- T-Mobile executives explained how they are using AI to improve the network
- It’s a model that relies on billions of data points to assess the customer experience across the network
- Is it unique? Perhaps, but other operators are also using AI to strategically map out network optimization
For competitive reasons, wireless carriers typically don’t reveal too many details about their network expansion and upgrade plans. So when T-Mobile executives were asked on Wednesday’s Q3 earnings call to explain their plans for mid-band 5G upgrades, they steered the conversation toward the tools they use to determine how they’ll expand coverage — in rather than detailing exactly where and when they will be deployed.
Their approach – and brace yourself, this is going to be a real shocker – is based on artificial intelligence (AI). In short, they use “billions and billions” of data points to assess what customers are experiencing across the country. This data is assigned a Customer Lifetime Value (CLV) and plotted in a grid across the country. Think of millions of little hexagons on a map of the US
“We assign these values to the competition so that we know exactly where we can build to satisfy customers,” said T-Mobile President of Technology Ulf Ewaldsson. “Ultimately, this is not a POP action where you just chase population groups and where population groups live. It is a much more complicated art to figure out where customers will most appreciate our construction.”
Behind the curtain
It is not the first time that T-Mobile has talked about using AI to improve its network.
At the company’s Capital Markets Day in September, Ewaldsson described how they split data sets into what they call these hexagonal chunks of geography that are about 165 meters wide, with even smaller chunks in urban areas. In each of the ‘hex bins’ they can study the billions of data points and every single network interaction happening in that area.
For example, if there is a dropped call, a weak or imperfect signal, the system can detect that and see if it triggers a call to customer service. That information and more is used to determine what, if any, changes they will make to the network – whether it’s tilting an antenna or upgrading the equipment of some kind.
Ewaldsson described it as transformative in the way they think about building and optimizing the network. They can understand the value of every dollar they invest and how that translates into customer satisfaction.
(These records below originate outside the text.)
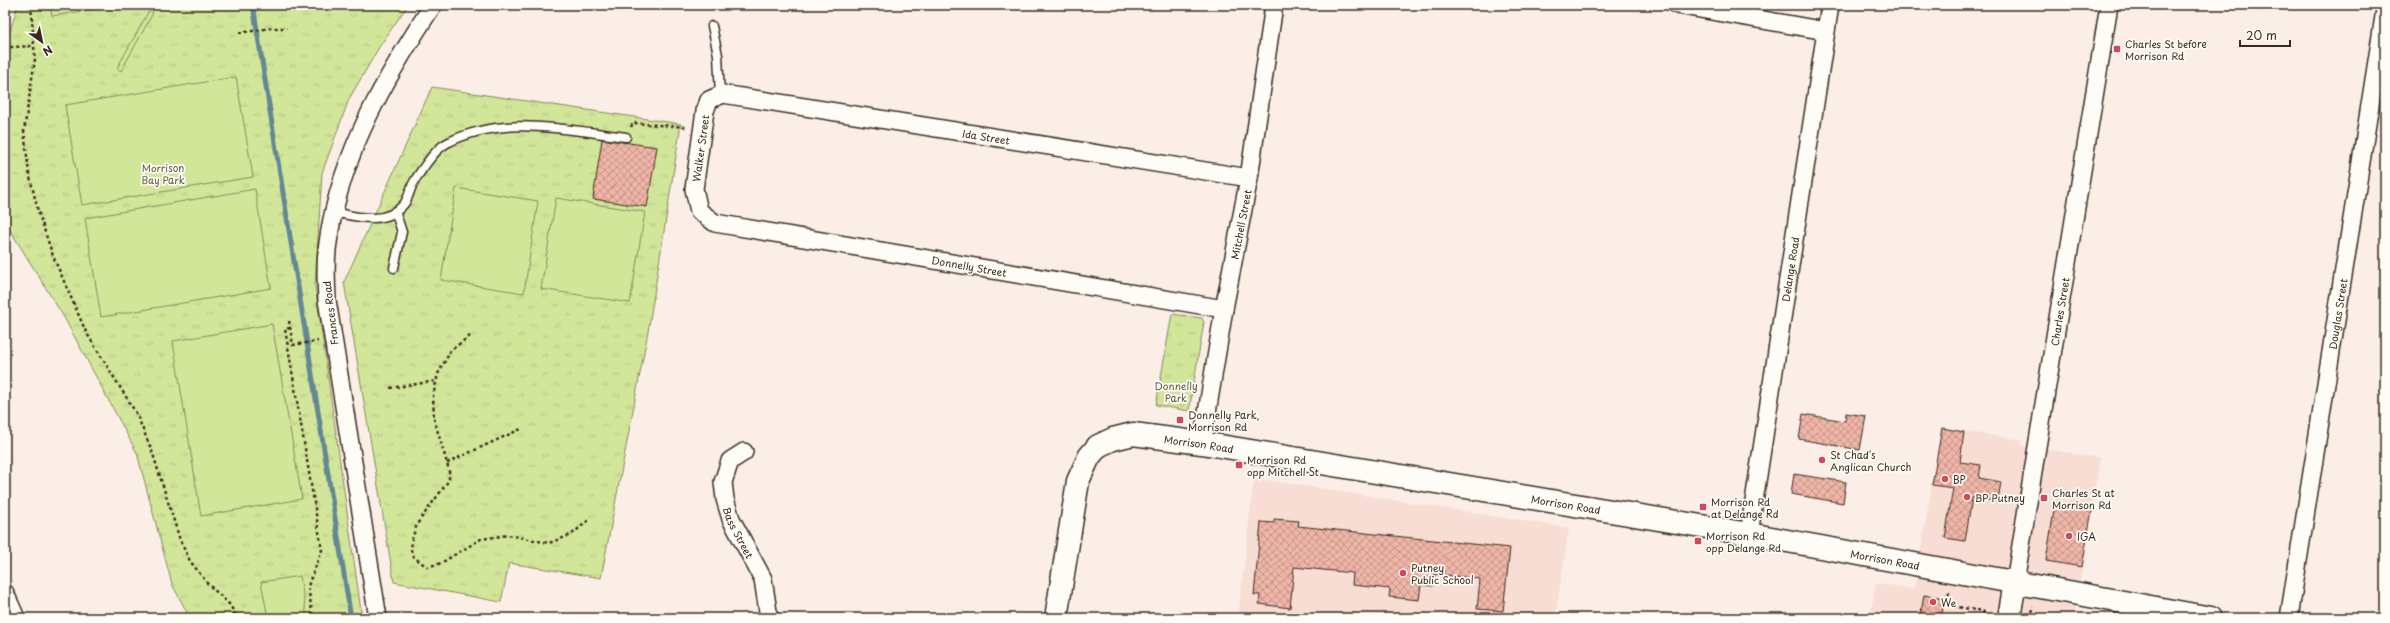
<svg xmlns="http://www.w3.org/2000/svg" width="2390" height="623" viewBox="0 0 2390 623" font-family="'Playpen Sans',sans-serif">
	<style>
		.built { fill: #f7ddd4 }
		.grass { fill: url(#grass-tufts); stroke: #86885c }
		.pitch { fill: #d2e69a; stroke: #86885c }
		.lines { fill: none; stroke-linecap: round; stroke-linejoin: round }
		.stream { stroke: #648893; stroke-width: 5 }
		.building { fill: url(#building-cross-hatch); stroke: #3b2a1e }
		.lane-casing { stroke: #3b2a1e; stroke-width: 11 }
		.street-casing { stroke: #3b2a1e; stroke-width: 20 }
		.secondary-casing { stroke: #3b2a1e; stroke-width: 25 }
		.path { stroke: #3b2a1e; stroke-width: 2.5; stroke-dasharray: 3 3; stroke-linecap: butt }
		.lane { stroke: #fdfcf7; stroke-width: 8 }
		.street { stroke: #fdfcf7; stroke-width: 17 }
		.secondary { stroke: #fdfcf7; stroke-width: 22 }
		.poi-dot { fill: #d1495b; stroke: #fdfcf7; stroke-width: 1.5 }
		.labels { text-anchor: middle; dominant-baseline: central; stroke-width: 3.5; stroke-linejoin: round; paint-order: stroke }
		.poi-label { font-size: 10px; fill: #3b2a1e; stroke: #fdfcf7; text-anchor: start }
		.street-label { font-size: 10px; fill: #3b2a1e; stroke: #fdfcf7 }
		.park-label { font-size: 10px; fill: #61593d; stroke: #fdfcf7 }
	</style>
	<defs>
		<pattern id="grass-tufts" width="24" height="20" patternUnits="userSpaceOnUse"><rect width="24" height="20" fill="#d2e69a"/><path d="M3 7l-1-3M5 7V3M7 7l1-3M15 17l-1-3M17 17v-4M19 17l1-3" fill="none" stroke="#b5c584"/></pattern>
		<pattern id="building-cross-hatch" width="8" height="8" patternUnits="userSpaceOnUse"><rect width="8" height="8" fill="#efb5a7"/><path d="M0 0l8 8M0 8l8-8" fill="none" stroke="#c39387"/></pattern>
	</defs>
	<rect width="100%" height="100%" fill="#faeee7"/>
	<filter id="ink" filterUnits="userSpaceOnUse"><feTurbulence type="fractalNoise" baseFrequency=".025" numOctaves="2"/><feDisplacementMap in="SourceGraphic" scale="8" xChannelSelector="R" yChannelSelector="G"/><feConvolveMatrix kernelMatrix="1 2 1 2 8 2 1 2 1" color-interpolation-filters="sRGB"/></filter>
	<g filter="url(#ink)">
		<!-- built -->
		<g class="built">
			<polygon points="1942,428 2022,440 2021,445 2100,458 2074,618 1870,618 1876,583 1914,589"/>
			<polygon points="1254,478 1569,528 1555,618 1238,618"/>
		</g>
		<!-- grass -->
		<g class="grass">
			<polygon points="18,5 408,5 381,44 349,99 322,173 315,285 362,618 190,618 172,584 137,453 65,319 5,222 5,47"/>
			<polygon points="432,87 681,124 649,326 601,578 509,563 501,602 394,582 344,282"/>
			<polygon points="1172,314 1202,318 1204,322 1189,411 1156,405"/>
		</g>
		<!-- pitch -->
		<g class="pitch">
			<polygon points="50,5 120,5 52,16"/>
			<polygon points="149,11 153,13 121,71 117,68"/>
			<polygon points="236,77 253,177 82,205 65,105"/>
			<polygon points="456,188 538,201 524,293 441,280"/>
			<polygon points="255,189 271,288 101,317 85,218"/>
			<polygon points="556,198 645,212 630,303 541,289"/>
			<polygon points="272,324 302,499 201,516 173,341"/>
			<polygon points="300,576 307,618 268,618 261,582"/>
		</g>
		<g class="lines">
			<!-- stream -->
			<polyline class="stream" points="253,5 351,618"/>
		</g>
		<!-- building -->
		<g class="building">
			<polygon points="602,139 657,147 647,207 593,199"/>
			<polygon points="1846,413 1866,416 1860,450 1799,439 1803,414 1845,421"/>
			<polygon points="1942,428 1964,432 1960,462 1981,465 1979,478 2001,482 1998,501 1972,498 1965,541 1945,538 1953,488 1932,485"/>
			<polygon points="1794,474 1846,482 1843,503 1791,494"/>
			<polygon points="2055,504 2092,510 2082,567 2046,561"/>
			<polygon points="1274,519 1299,521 1298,526 1510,548 1503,611 1477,609 1480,579 1435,574 1433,586 1421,585 1419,600 1389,597 1390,589 1352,585 1353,573 1294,567 1290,608 1259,604 1260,595 1254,595 1261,522 1274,523"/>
			<polygon points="1924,595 1945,598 1941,618 1920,618"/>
		</g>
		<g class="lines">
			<!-- lane casing -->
			<g class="lane-casing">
				<g id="lane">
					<polyline points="712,26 718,55 720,96"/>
					<path d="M333,212C357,217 386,226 404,204C409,198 410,188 414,182C417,176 422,170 426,164C431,157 439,147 447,143C502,114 567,130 626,137"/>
					<polyline points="394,268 402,232 395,211"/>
				</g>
			</g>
			<!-- street casing -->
			<g class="street-casing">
				<g id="street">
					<polyline points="1677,5 1826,31"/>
					<path id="s1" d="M1224,309L715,223L699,211L694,189L705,111L709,100L723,94L1249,178"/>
					<path id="s2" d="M1202,443L1224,309L1249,178L1274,5"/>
					<path id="s3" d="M744,452L730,461L723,482L725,499L731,519L763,579L769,618"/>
					<path id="s4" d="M1749,534L1830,5"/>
					<path id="s5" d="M2015,582L2109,5"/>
					<polyline points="5,593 16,618"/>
					<path d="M378,618L327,300C326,278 325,257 329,236C342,152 387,75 433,5"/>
					<path id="s6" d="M2289,618L2385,10"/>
				</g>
			</g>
			<!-- secondary casing -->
			<g class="secondary-casing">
				<g id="secondary">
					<path id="s7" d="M1056,618L1078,481L1089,457L1098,446L1113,439L1133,434L1202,443L1749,534L2211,618"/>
					<polyline points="2009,618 2015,582"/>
				</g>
			</g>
			<!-- path -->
			<g class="path">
				<polyline points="31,5 35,59 24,131 29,173 38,211 53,256 86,332 136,413 152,451 180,540 190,561 208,584 230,605 237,618"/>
				<polyline points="239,33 271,28 287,28"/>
				<polyline points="5,50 11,47 34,46"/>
				<polyline points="631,127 633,123 686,127"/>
				<polyline points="289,321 293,345 318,341"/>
				<polyline points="290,328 285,329 322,550 308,586 313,618"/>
				<polyline points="470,336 451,350 438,374 433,396 434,419 449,470 449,480 417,524 412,539 411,550 414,557 427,567 441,563 481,539 508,535 549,543 571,535 590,519"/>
				<polyline points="390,388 436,381"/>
				<polyline points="447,463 521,429"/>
				<polyline points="1949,592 1947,601 1951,606 1983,611 1987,618"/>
				<polyline points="2032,618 2033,606"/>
			</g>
			<!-- lane -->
			<use href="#lane" class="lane"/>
			<!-- street -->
			<use href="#street" class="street"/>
			<!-- secondary -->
			<use href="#secondary" class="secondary"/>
		</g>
	</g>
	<!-- markers -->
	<g class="poi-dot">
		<rect x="2113" y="45" width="8" height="8" rx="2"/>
		<rect x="1176" y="416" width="8" height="8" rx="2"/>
		<circle cx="1822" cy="460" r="4"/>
		<rect x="1235" y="461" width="8" height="8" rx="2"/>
		<circle cx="1945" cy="479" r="4"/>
		<circle cx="1967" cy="497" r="4"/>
		<rect x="2040" y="494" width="8" height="8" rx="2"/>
		<rect x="1699" y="503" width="8" height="8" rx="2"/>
		<circle cx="2069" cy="536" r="4"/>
		<rect x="1694" y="537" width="8" height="8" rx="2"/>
		<circle cx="1403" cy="573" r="4"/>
		<circle cx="1933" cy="602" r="4"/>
	</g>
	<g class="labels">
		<!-- poi labels -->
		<g class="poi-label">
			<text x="2125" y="43">Charles St before<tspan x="2125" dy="12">Morrison Rd</tspan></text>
			<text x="1188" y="414">Donnelly Park,<tspan x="1188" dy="12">Morrison Rd</tspan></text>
			<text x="1830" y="454">St Chad's<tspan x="1830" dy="12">Anglican Church</tspan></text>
			<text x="1247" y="459">Morrison Rd<tspan x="1247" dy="12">opp Mitchell St</tspan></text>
			<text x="1953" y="479">BP</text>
			<text x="2052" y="492">Charles St at<tspan x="2052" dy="12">Morrison Rd</tspan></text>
			<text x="1975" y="497">BP Putney</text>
			<text x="1711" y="501">Morrison Rd<tspan x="1711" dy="12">at Delange Rd</tspan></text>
			<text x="1706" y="535">Morrison Rd<tspan x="1706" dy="12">opp Delange Rd</tspan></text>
			<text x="2077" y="536">IGA</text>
			<text x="1411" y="567">Putney<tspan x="1411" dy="12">Public School</tspan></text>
			<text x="1941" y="602">We</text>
		</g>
		<!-- street labels -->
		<g class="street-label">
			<text stroke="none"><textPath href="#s1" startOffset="931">Ida Street</textPath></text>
			<text stroke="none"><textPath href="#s1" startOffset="600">Walker Street</textPath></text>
			<text stroke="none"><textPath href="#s2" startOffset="222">Mitchell Street</textPath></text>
			<text transform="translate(969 266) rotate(10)">Donnelly Street</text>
			<text stroke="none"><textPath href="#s4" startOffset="268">Delange Road</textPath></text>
			<text stroke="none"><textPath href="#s5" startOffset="274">Charles Street</textPath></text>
			<text transform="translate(330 313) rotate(-97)">Frances Road</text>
			<text stroke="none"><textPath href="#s6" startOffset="308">Douglas Street</textPath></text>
			<text stroke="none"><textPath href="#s7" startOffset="283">Morrison Road</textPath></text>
			<text stroke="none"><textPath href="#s7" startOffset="655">Morrison Road</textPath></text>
			<text stroke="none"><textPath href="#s3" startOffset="92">Bass Street</textPath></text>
			<text stroke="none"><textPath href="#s7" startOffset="979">Morrison Road</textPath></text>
		</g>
		<!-- park labels -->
		<g class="park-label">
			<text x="163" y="167">Morrison<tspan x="163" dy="12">Bay Park</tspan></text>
			<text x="1176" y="385">Donnelly<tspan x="1176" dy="12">Park</tspan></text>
		</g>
	</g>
	<!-- margin -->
	<rect width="2390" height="623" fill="none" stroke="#fdfcf7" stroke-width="20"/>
	<rect x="10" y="10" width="2370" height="603" fill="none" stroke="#3b2a1e" stroke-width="1.5" filter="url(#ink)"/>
	<!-- north arrow -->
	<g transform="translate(42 42) rotate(147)" stroke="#fdfcf7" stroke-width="3" paint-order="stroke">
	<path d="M0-3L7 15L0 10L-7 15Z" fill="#3b2a1e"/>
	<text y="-6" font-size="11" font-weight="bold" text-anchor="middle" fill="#3b2a1e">N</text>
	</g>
	<!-- scale -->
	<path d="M2240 40v6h50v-6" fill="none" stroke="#3b2a1e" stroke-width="2"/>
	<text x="2246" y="40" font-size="12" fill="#3b2a1e" stroke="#fdfcf7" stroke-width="3" paint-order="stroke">20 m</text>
</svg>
T-Mobile CEO Mike Sievert said T-Mobile’s approach is different than what many others are doing to prioritize network improvements.
But it’s not entirely clear how this differs from rivals’ strategies.
Verizon has been using AI for years for network deployment, management and optimization, including coverage optimization. AI is used to determine how Verizon allocates network resources, predict energy consumption at the cell site level and answer common language questions about network usage and performance, a spokesperson told Fierce.
AT&T also uses AI tools in its network planning. “We use a mix of traditional and generative AI tools to simulate coverage in different regions and plan potential deployments. This helps us understand where to best expand 5G coverage and how to configure our network to optimize performance,” an AT&T spokesperson said via email.
Increasing the AI strategy
IDC analyst Jason Leigh said he doesn’t know if T-Mobile’s AI push is unique or if the question raised during the Q3 earnings call just gave it an opportunity to talk about it.
Either way, it shows that T-Mobile is trying to be more aggressive in its use of AI. In fact, during Capital Markets Day, Sievert said they were “inundated with data” and needed to get better at collecting, organizing and interpreting data to drive not only strategy, but day-to-day business decisions and customer engagement, Leigh noted .
“To be clear, operators have been using AI to manage network traffic for years and are always looking to use data analytics – and perhaps AI – for coverage planning and to inform capex strategy. That’s nothing new,” Leigh said. “But Ulf’s comments show that T-Mobile is trying to take its existing competency in data analysis and interpretation to the next level, to become even more tactical and surgical in the way they use data to make more decisions of micro-enterprises.”
Roger Entner of Recon Analytics said what T-Mobile is doing is somewhere between “evolutionary and revolutionary.”
“This is an improvement to improve on what they have traditionally done,” he said. “They make it better, faster and with more dimensions. This means that many more data points are linked together than would normally be the case.”
“Now they are working in more detail and using more data points. I think it’s a great application of AI and it goes after one of the lower hanging fruits,” concludes Entner. “It’s the beginning.”